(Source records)
"""

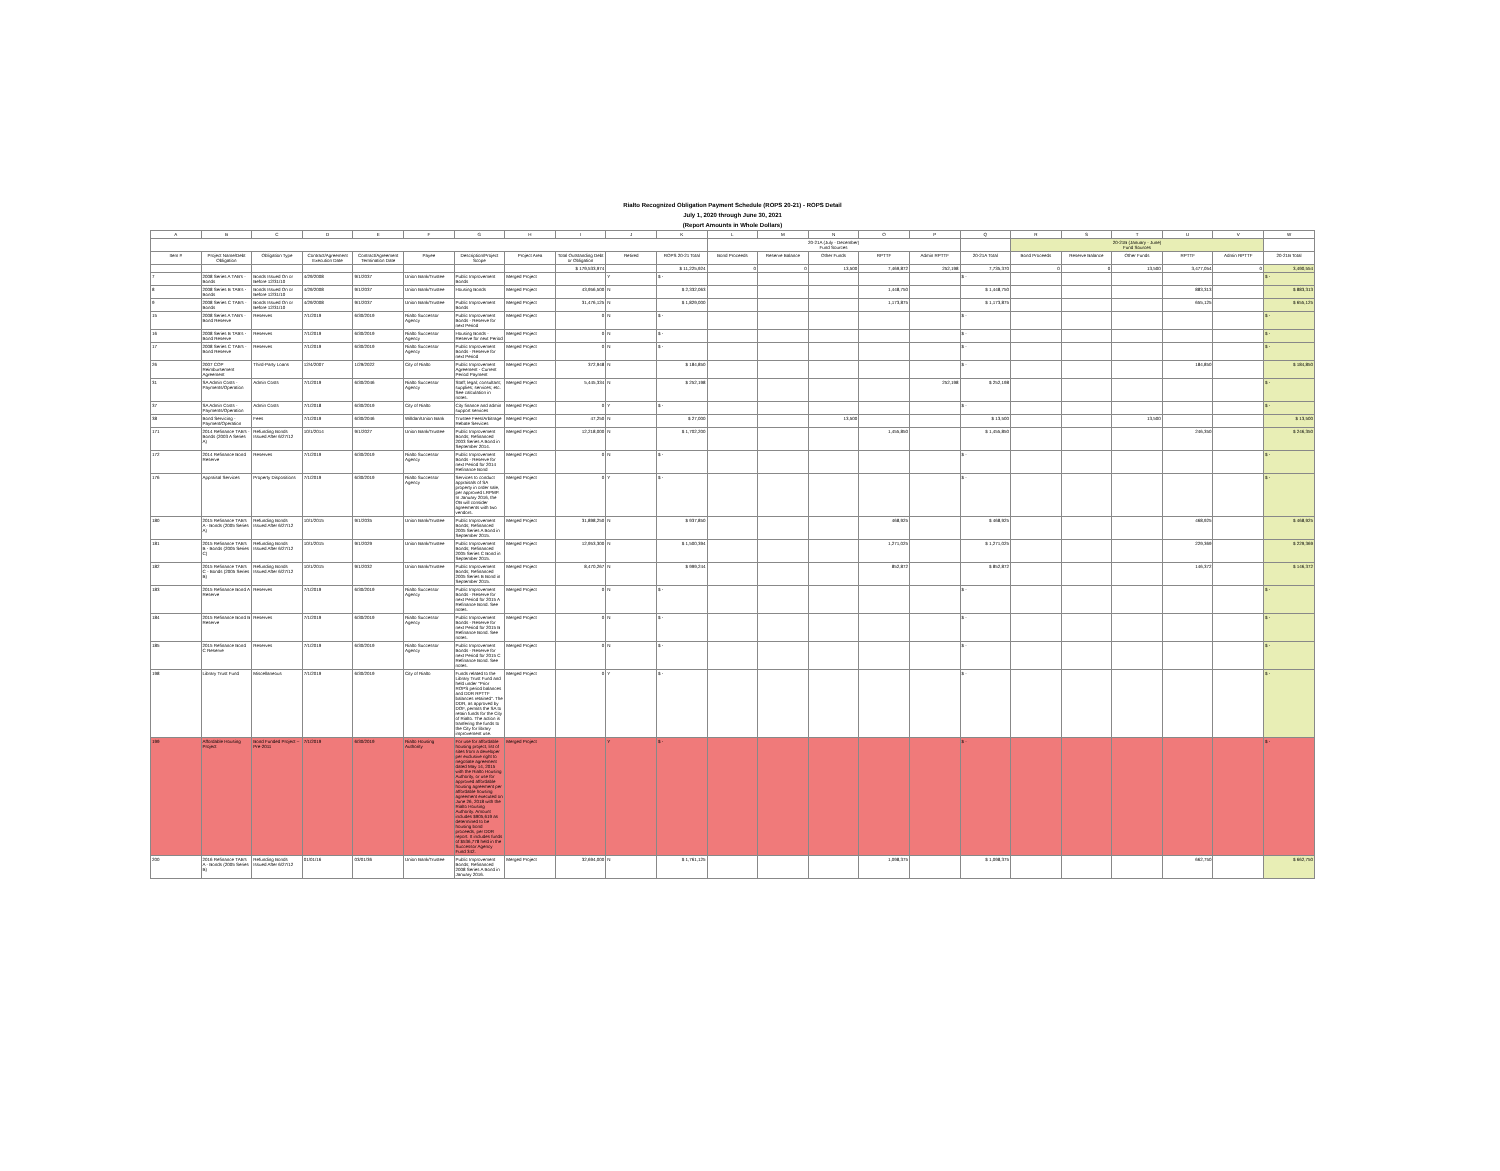Rialto Recognized Obligation Payment Schedule (ROPS 20-21) - ROPS Detail
July 1, 2020 through June 30, 2021
(Report Amounts in Whole Dollars)
| A | B | C | D | E | F | G | H | I | J | K | L | M | N | O | P | Q | R | S | T | U | V | W |
| --- | --- | --- | --- | --- | --- | --- | --- | --- | --- | --- | --- | --- | --- | --- | --- | --- | --- | --- | --- | --- | --- | --- |
| | | | | | | | | | | | 20-21A (July - December) Fund Sources | | | | | | 20-21B (January - June) Fund Sources | | | | | |
| Item # | Project Name/Debt Obligation | Obligation Type | Contract/Agreement Execution Date | Contract/Agreement Termination Date | Payee | Description/Project Scope | Project Area | Total Outstanding Debt or Obligation | Retired | ROPS 20-21 Total | Bond Proceeds | Reserve Balance | Other Funds | RPTTF | Admin RPTTF | 20-21A Total | Bond Proceeds | Reserve Balance | Other Funds | RPTTF | Admin RPTTF | 20-21B Total |
| | | | | | | | | $ 179,533,974 | | $ 11,225,924 | 0 | 0 | 13,500 | 7,469,872 | 252,198 | 7,735,370 | 0 | 0 | 13,500 | 3,477,054 | 0 | 3,490,554 |
| 7 | 2008 Series A TAB's - Bonds | Bonds Issued On or Before 12/31/10 | 4/29/2008 | 9/1/2037 | Union Bank/Trustee | Public Improvement Bonds | Merged Project | | Y | $ - | | | | | | $ - | | | | | | $ - |
| 8 | 2008 Series B TAB's - Bonds | Bonds Issued On or Before 12/31/10 | 4/29/2008 | 9/1/2037 | Union Bank/Trustee | Housing Bonds | Merged Project | 43,956,500 | N | $ 2,332,063 | | | | 1,448,750 | | $ 1,448,750 | | | | 883,313 | | $ 883,313 |
| 9 | 2008 Series C TAB's - Bonds | Bonds Issued On or Before 12/31/10 | 4/29/2008 | 9/1/2037 | Union Bank/Trustee | Public Improvement Bonds | Merged Project | 31,476,125 | N | $ 1,829,000 | | | | 1,173,875 | | $ 1,173,875 | | | | 655,125 | | $ 655,125 |
| 15 | 2008 Series A TAB's - Bond Reserve | Reserves | 7/1/2019 | 6/30/2019 | Rialto Successor Agency | Public Improvement Bonds - Reserve for next Period | Merged Project | 0 | N | $ - | | | | | | $ - | | | | | | $ - |
| 16 | 2008 Series B TAB's - Bond Reserve | Reserves | 7/1/2019 | 6/30/2019 | Rialto Successor Agency | Housing Bonds - Reserve for next Period | Merged Project | 0 | N | $ - | | | | | | $ - | | | | | | $ - |
| 17 | 2008 Series C TAB's - Bond Reserve | Reserves | 7/1/2019 | 6/30/2019 | Rialto Successor Agency | Public Improvement Bonds - Reserve for next Period | Merged Project | 0 | N | $ - | | | | | | $ - | | | | | | $ - |
| 26 | 2007 COP Reimbursement Agreement | Third-Party Loans | 12/4/2007 | 1/29/2022 | City of Rialto | Public Improvement Agreement - Current Period Payment | Merged Project | 372,948 | N | $ 184,850 | | | | | | $ - | | | | 184,850 | | $ 184,850 |
| 31 | SA Admin Costs - Payments/Operation | Admin Costs | 7/1/2019 | 6/30/2046 | Rialto Successor Agency | Staff; legal; consultant; supplies; services; etc. See calculation in notes. | Merged Project | 5,445,334 | N | $ 252,198 | | | | | 252,198 | $ 252,198 | | | | | | $ - |
| 37 | SA Admin Costs - Payments/Operation | Admin Costs | 7/1/2018 | 6/30/2019 | City of Rialto | City finance and admin support services | Merged Project | 0 | Y | $ - | | | | | | $ - | | | | | | $ - |
| 38 | Bond Servicing - Payment/Operation | Fees | 7/1/2019 | 6/30/2046 | Willdan/Union Bank | Trustee Fees/Arbitrage Rebate Services | Merged Project | 47,250 | N | $ 27,000 | | | 13,500 | | | $ 13,500 | | | 13,500 | | | $ 13,500 |
| 171 | 2014 Refinance TAB's - Bonds (2003 A Series A) | Refunding Bonds Issued After 6/27/12 | 10/1/2014 | 9/1/2027 | Union Bank/Trustee | Public Improvement Bonds; Refinanced 2003 Series A Bond in September 2014. | Merged Project | 12,218,000 | N | $ 1,702,200 | | | | 1,455,850 | | $ 1,455,850 | | | | 246,350 | | $ 246,350 |
| 172 | 2014 Refinance Bond Reserve | Reserves | 7/1/2019 | 6/30/2019 | Rialto Successor Agency | Public Improvement Bonds - Reserve for next Period for 2014 Refinance Bond | Merged Project | 0 | N | $ - | | | | | | $ - | | | | | | $ - |
| 176 | Appraisal Services | Property Dispositions | 7/1/2019 | 6/30/2019 | Rialto Successor Agency | Services to conduct appraisals of SA property in order sale, per approved LRPMP. In January 2016, the OB will consider agreements with two vendors. | Merged Project | 0 | Y | $ - | | | | | | $ - | | | | | | $ - |
| 180 | 2015 Refinance TAB's A - Bonds (2005 Series A) | Refunding Bonds Issued After 6/27/12 | 10/1/2015 | 9/1/2035 | Union Bank/Trustee | Public Improvement Bonds; Refinanced 2005 Series A Bond in September 2015. | Merged Project | 31,898,250 | N | $ 937,850 | | | | 468,925 | | $ 468,925 | | | | 468,925 | | $ 468,925 |
| 181 | 2015 Refinance TAB's B - Bonds (2005 Series C) | Refunding Bonds Issued After 6/27/12 | 10/1/2015 | 9/1/2029 | Union Bank/Trustee | Public Improvement Bonds; Refinanced 2005 Series C Bond in September 2015. | Merged Project | 12,953,300 | N | $ 1,500,394 | | | | 1,271,025 | | $ 1,271,025 | | | | 229,369 | | $ 229,369 |
| 182 | 2015 Refinance TAB's C - Bonds (2005 Series B) | Refunding Bonds Issued After 6/27/12 | 10/1/2015 | 9/1/2032 | Union Bank/Trustee | Public Improvement Bonds; Refinanced 2005 Series B Bond in September 2015. | Merged Project | 8,470,267 | N | $ 999,244 | | | | 852,872 | | $ 852,872 | | | | 146,372 | | $ 146,372 |
| 183 | 2015 Refinance Bond A Reserve | Reserves | 7/1/2019 | 6/30/2019 | Rialto Successor Agency | Public Improvement Bonds - Reserve for next Period for 2015 A Refinance Bond. See notes. | Merged Project | 0 | N | $ - | | | | | | $ - | | | | | | $ - |
| 184 | 2015 Refinance Bond B Reserve | Reserves | 7/1/2019 | 6/30/2019 | Rialto Successor Agency | Public Improvement Bonds - Reserve for next Period for 2015 B Refinance Bond. See notes. | Merged Project | 0 | N | $ - | | | | | | $ - | | | | | | $ - |
| 185 | 2015 Refinance Bond C Reserve | Reserves | 7/1/2019 | 6/30/2019 | Rialto Successor Agency | Public Improvement Bonds - Reserve for next Period for 2015 C Refinance Bond. See notes. | Merged Project | 0 | N | $ - | | | | | | $ - | | | | | | $ - |
| 198 | Library Trust Fund | Miscellaneous | 7/1/2019 | 6/30/2019 | City of Rialto | Funds related to the Library Trust Fund and held under "Prior ROPS period balances and DDR RPTTF balances retained". The DDR, as approved by DOF, permits the SA to retain funds for the City of Rialto. The action is tranfering the funds to the City for library improvement use. | Merged Project | 0 | Y | $ - | | | | | | $ - | | | | | | $ - |
| 199 | Affordable Housing Project | Bond Funded Project – Pre-2011 | 7/1/2019 | 6/30/2019 | Rialto Housing Authority | For use for affordable housing project, list of sites from a developer per exclusive right to negotiate agreement dated May 14, 2015 with the Rialto Housing Authority, or use for approved affordable housing agreement per affordable housing agreement executed on June 26, 2018 with the Rialto Housing Authority. Amount includes $905,619 as determined to be housing bond proceeds, per DDR report. It includes funds of $536,778 held in the Successor Agency Fund 342. | Merged Project | | Y | $ - | | | | | | $ - | | | | | | $ - |
| 200 | 2016 Refinance TAB's A - Bonds (2005 Series B) | Refunding Bonds Issued After 6/27/12 | 01/01/16 | 03/01/36 | Union Bank/Trustee | Public Improvement Bonds; Refinanced 2008 Series A Bond in January 2016. | Merged Project | 32,694,000 | N | $ 1,761,125 | | | | 1,098,375 | | $ 1,098,375 | | | | 662,750 | | $ 662,750 |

"""

WHAT TO DO:
Report only how many lines in the entries above contain the string "Admin".

TASK RESULT:
3